Dizem que as casas só se tornam um lar depois de lá morarem muitas pessoas
impregnando o ar com os seus melodramas, as suas angustias, sonhos, esperanças…
dizem que só então são capazes de ser acolhedoras com as histórias que tiveram
o privilégio de partilhar, ficando as suas paredes escritas com versos sentidos
e por isso exalando um perfume suave feito de emoções vividas; por isso eu era
feliz naquele que era um prédio que ameaçava ruir a qualquer instante. A minha
irmã também. As histórias pairavam no ar, como espíritos que se desprendessem e
passassem nas frestas das portas desengonçadas que chiavam com o menor sopro e
a curiosidade também se desprendia para recriar
as vidas que ali se tinham entrelaçado, dado nós e desenlaçado.
Porque queremos casas novas quando as antigas são muito mais ricas de
imaginação? Talvez só sejam úteis a quem se aventura a entrelaçar vidas pelas
palavras e a mais ninguém.
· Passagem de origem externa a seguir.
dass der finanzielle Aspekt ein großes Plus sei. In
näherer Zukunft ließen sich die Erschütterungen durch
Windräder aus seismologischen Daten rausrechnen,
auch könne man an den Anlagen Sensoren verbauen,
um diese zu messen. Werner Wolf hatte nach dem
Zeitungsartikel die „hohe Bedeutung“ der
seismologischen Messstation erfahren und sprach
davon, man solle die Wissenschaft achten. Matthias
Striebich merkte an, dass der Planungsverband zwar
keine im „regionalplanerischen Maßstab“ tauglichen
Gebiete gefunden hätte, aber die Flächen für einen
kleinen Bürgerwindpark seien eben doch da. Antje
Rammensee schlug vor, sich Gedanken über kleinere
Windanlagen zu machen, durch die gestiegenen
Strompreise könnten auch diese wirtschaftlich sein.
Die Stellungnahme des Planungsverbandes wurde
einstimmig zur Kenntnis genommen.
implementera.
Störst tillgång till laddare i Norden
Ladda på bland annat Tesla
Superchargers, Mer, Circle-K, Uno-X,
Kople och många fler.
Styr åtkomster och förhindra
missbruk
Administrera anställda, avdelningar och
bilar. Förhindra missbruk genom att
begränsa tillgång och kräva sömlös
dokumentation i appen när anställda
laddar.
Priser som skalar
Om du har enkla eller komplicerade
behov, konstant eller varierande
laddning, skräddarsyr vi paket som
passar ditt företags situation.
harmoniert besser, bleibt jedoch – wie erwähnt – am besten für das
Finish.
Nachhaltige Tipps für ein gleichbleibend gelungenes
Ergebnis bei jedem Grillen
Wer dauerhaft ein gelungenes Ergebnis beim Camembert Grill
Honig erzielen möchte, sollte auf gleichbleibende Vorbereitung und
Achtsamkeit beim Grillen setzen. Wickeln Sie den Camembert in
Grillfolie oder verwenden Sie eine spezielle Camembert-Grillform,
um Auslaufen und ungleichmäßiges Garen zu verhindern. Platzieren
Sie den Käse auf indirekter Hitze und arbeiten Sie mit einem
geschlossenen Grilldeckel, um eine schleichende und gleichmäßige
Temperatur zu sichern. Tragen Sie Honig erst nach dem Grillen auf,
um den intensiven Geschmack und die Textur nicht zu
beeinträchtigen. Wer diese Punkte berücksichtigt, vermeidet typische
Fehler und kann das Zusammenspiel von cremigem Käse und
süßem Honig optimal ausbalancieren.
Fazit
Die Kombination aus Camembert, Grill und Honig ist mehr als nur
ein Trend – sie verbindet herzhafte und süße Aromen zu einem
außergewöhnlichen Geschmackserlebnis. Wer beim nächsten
A verdade é que quando nos avisaram que tínhamos de
sair porque a qualquer momento o velho contador de histórias poderia cair,
despedi-me com tristeza das minhas amigas de aventuras, amigas da minha imaginação
que tinham a minha idade e vinham tomar
um chá, feito por mim com pingas de chuva e que à tardinha se aventuravam no
sótão onde as tábuas partidas deixavam entrever as outras divisórias, onde o
vento se debatia em cada esquina para fazer parte do encontro, onde o sol vinha
visitar-nos pelas frestas fazendo lindos desenhos e até arco-íris pessoais.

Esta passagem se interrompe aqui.